Drug-induced hematological changes in rats after anti-tuberculosis therapy

A model of induced polypharmacy in studies of drug-induced changes in blood parameters can be represented by the combined treatment of tuberculosis patients in accordance with current clinical guidelines. Against the background of anti-tuberculosis therapy (ATT), patients experience negative changes in hematological parameters, indicating undesirable effects of anti-tuberculosis drugs (ATD). It is quite difficult to distinguish between the myelosuppressive effect of the specific inflammatory process (tuberculosis) and that of chemotherapy alone. The hematotoxic effect of individual ATDs is known, but how the interaction of a combination of drugs can affect the severity of drug-induced adverse events has not been sufficiently studied. The aim of the study was to analyze the drug-induced effects of standard two-month combined anti-tuberculosis therapy on the hematological parameters of rats, excluding the factors of a specific disease, and to determine early laboratory criteria for detecting changes. Material and methods.
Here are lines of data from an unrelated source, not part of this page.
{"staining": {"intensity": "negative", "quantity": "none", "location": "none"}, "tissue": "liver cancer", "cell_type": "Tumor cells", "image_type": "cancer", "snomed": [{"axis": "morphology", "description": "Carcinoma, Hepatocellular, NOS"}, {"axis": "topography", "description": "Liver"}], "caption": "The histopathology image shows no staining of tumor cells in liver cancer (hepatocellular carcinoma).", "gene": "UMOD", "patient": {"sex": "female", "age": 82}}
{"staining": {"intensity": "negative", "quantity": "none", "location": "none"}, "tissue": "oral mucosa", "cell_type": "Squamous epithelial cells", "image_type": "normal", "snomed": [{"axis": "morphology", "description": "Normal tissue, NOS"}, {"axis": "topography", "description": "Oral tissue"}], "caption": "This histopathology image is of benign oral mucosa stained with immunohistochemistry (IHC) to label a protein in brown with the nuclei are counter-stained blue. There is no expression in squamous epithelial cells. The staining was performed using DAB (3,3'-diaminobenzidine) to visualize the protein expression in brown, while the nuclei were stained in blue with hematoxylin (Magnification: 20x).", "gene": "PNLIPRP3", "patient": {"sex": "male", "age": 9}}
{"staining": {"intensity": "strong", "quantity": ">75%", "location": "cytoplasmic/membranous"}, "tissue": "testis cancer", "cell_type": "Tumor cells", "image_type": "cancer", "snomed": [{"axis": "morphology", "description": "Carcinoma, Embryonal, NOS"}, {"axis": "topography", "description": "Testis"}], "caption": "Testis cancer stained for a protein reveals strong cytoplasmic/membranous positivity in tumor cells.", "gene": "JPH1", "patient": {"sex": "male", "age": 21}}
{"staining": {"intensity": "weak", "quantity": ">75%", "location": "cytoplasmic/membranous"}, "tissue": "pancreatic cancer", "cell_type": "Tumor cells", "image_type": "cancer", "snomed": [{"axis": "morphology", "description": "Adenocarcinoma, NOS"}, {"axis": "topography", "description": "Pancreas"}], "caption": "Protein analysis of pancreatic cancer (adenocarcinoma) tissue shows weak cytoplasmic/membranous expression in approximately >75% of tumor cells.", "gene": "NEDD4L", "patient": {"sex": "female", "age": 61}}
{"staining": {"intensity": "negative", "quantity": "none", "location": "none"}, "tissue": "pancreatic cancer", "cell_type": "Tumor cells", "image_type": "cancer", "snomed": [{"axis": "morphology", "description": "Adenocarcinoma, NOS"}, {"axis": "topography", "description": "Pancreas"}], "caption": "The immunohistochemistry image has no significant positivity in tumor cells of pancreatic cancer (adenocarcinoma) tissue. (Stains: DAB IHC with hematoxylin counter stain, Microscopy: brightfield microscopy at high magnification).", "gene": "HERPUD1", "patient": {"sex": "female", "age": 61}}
The study material was rat blood serum, in which the following parameters were assessed: iron level, hemoglobin concentration, red blood cell, white blood cell, platelet count and erythrocyte indices (mean corpuscular volume and mean corpuscular hemoglobin) after two months of combined ATT. Experimental group I (EGI) received first-line ATDs for drug-sensitive tuberculosis, while experimental group II (EGII) received second-line (reserve) ATDs for multidrug-resistant tuberculosis. The results were compared with a control group (CG). Results and discussion. During the experiment, no statistically significant hematological changes were found in the blood of rats in EGI after standard two-month ATT. In contrast, in EGII, after 60 days of second-line ATD combination therapy, a significant decrease in hemoglobin level (by 38.2 %, р < 0.001), mean corpuscular volume (by 32.1 %, р < 0.001), and mean corpuscular hemoglobin (by 25.2 %, p < 0.001) was observed. These findings may serve as early diagnostic criteria for the development of adverse hematotoxic effects of ATDs and require further study to determine the optimal drug administration regimen.